Okay, maybe “love” is a bit strong when it comes to something like public records, but public records have definitely played a role in in our investing to date, and I suspect they will continue to do so in the long term going forward.
What Do We Mean By Public Records
For the PoP’s purposes, so far our use of public records has been primarily related to our county property’s appraiser’s database. Public filings related to property ownership are organized and readily available for search online including, but not limited to: home ownership, home sales, mortgages, marriage (if one of the people being married owns property and undergoes a name change), or divorce, construction permitting, foreclosure… the list goes on.
Starting with a name or the address of a property that a person owns, you can pretty quickly get a LOT of information.
Where’s the Value?
This may seem somewhat creepy. Admittedly, sometimes the ease with which we can look up a neighbor’s marriage license or divorce decree from the comfort of our own living room gives me a little bit of the willies. But on the whole, there is a lot of value in making public records so readily available.
The main value for us has been in expanding our ability to find good local investments. Before all of this data was available online, real estate investors would have to drudge down to the local clerk of courts and manually go through the microfiche (or heaven forbid, paper!) records to track down the information they needed. And they would. Data hunters would be employed by the local real estate investment firms to compile reports on various possible investment properties. With typical M-F 9-5 hours of operation, it would have been virtually impossible for Mr. PoP and I to take time off of work, drive all the way to the clerk of courts, and manually dig through records. Small investors like the PoPs would have been at a much bigger disadvantage before access to these records was expanded.
Now, we are able to research our investments in much the same way that the old school data hunters would – but quicker, and while sitting on the couch in our pj’s. That is where we do a significant portion of our due diligence when it comes to our property investments.
“Due diligence” is just a fancy schmancy way of saying we’ve done all the appropriate research in coming to an opinion about an investment.
For example - When one company buys another, before they finalize the deal the buyers will go through the “due diligence process” where the buyers will go through all the financials with a fine-tooth comb and find out everything they can about the seller before making everything final. Then they buyer can tell their shareholders that they did everything they could to make sure this purchase was a sound investment. It’s a big, important CYA move.
For us, doing “due diligence” on a property means that we want to find out as much information as possible about the property and its neighborhood before pulling the trigger. While some of this is on the ground footwork like we talked about in our How We Bought a $50K Duplex series, we also spend time combing through the public property records for not only the property we’re considering purchasing, but for the other properties nearby. When we do this, we’re looking for things like:
- Recent Construction Permits. If people are re-roofing and putting in pools or additions, it becomes pretty clear that the neighborhood is actively being invested in. This is a good sign.
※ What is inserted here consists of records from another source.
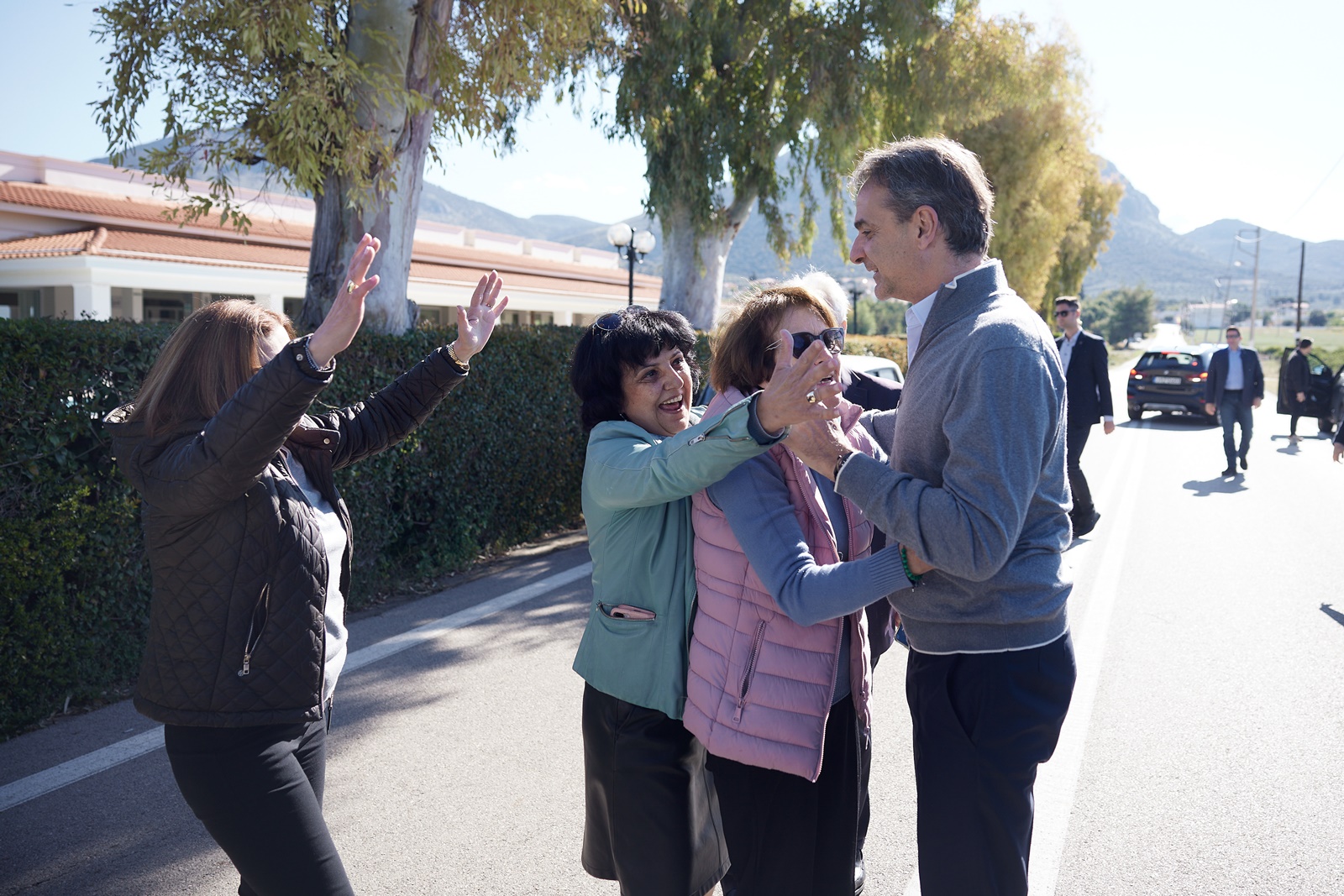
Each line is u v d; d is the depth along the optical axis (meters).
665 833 2.02
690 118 13.88
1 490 3.99
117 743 3.91
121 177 25.38
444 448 6.82
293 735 1.92
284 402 1.71
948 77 15.52
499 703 4.32
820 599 1.76
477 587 6.52
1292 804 3.35
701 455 1.76
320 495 2.22
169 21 6.07
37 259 17.69
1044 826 3.21
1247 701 4.35
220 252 20.62
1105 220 34.09
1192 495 10.37
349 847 3.07
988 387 1.64
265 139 6.64
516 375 7.68
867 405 4.20
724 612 1.92
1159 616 5.75
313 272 7.38
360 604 6.05
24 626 4.05
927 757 1.87
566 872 2.94
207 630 1.82
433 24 6.86
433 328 6.64
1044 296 33.84
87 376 4.28
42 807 3.35
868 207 1.86
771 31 14.20
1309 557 7.36
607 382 2.16
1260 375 11.77
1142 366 20.02
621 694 2.03
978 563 1.62
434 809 3.34
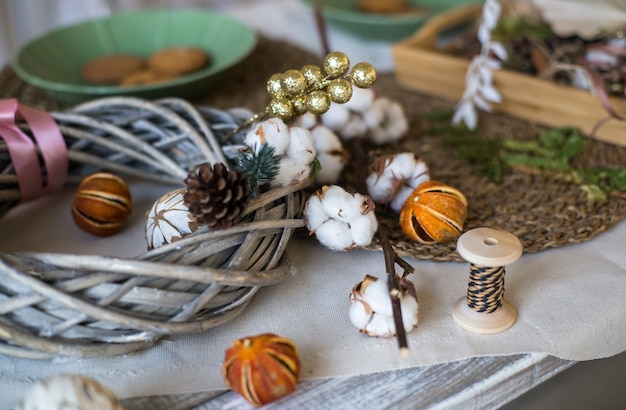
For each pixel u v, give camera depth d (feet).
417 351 1.89
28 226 2.37
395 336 1.92
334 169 2.37
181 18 3.42
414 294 1.90
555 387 2.12
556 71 2.77
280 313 2.02
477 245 1.84
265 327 1.98
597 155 2.62
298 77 2.02
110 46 3.35
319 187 2.39
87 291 1.80
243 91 3.09
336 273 2.15
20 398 1.81
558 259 2.17
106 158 2.44
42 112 2.35
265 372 1.71
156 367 1.88
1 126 2.27
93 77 3.08
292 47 3.42
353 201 2.05
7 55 4.39
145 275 1.80
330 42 3.60
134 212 2.42
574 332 1.94
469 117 2.77
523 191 2.44
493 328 1.92
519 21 2.97
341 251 2.14
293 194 2.14
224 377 1.77
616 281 2.08
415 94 3.09
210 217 1.83
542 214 2.33
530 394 2.09
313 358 1.88
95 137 2.35
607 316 1.98
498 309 1.96
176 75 3.05
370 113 2.57
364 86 2.02
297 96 2.09
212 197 1.83
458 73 2.91
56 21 4.53
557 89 2.68
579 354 1.95
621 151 2.63
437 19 3.20
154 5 4.76
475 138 2.69
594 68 2.73
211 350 1.92
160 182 2.53
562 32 2.84
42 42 3.17
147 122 2.38
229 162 2.26
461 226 2.17
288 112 2.08
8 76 3.20
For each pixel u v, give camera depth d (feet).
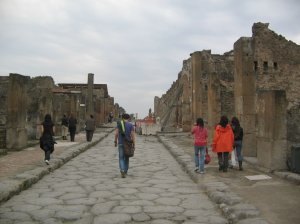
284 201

- Count of Owner Occupied vs Rentals. Neighborhoods that are largely owner occupied tend to be better maintained and have a more stable population than neighborhoods that have a lot of rentals.
- Who Owns The Rest of The Block? Is it mostly owned by one person (or LLC)? If that’s the case, you need to know you’re going into a situation where you’re going to encounter price fixing in a rental situation. (Just ask any small oil producer what it’s like competing with the OPEC cartel.)
Public Records Level The Playing Field A Bit
This process is really important to us because unlike our larger competitors, our margin for error is significantly smaller. When your real estate portfolio has hundreds (or hundreds of thousands) of properties, one flop probably isn’t the end of the world. With that many, you can probably rely on the laws of averages to work out and give you somewhere in the range of your expected return.
But for us, we have three properties. A flop on one is a much bigger deal to the PoP’s bottom line. So we do our due diligence. And for that we need public records.
In the end, yes it’s a little weird that our neighbors could find a copy of our marriage certificate online if they really wanted to. But it seems like a small price to pay for the ready availability of public records that help level the real estate investment playing field for small time investors like us.
Have you ever used your local public records database? How easily accessible do your local clerk of courts and property appraisers make the public records in your town? Do you think we’re paying too high of a price in terms of privacy for the information that levels the investment playing field a bit?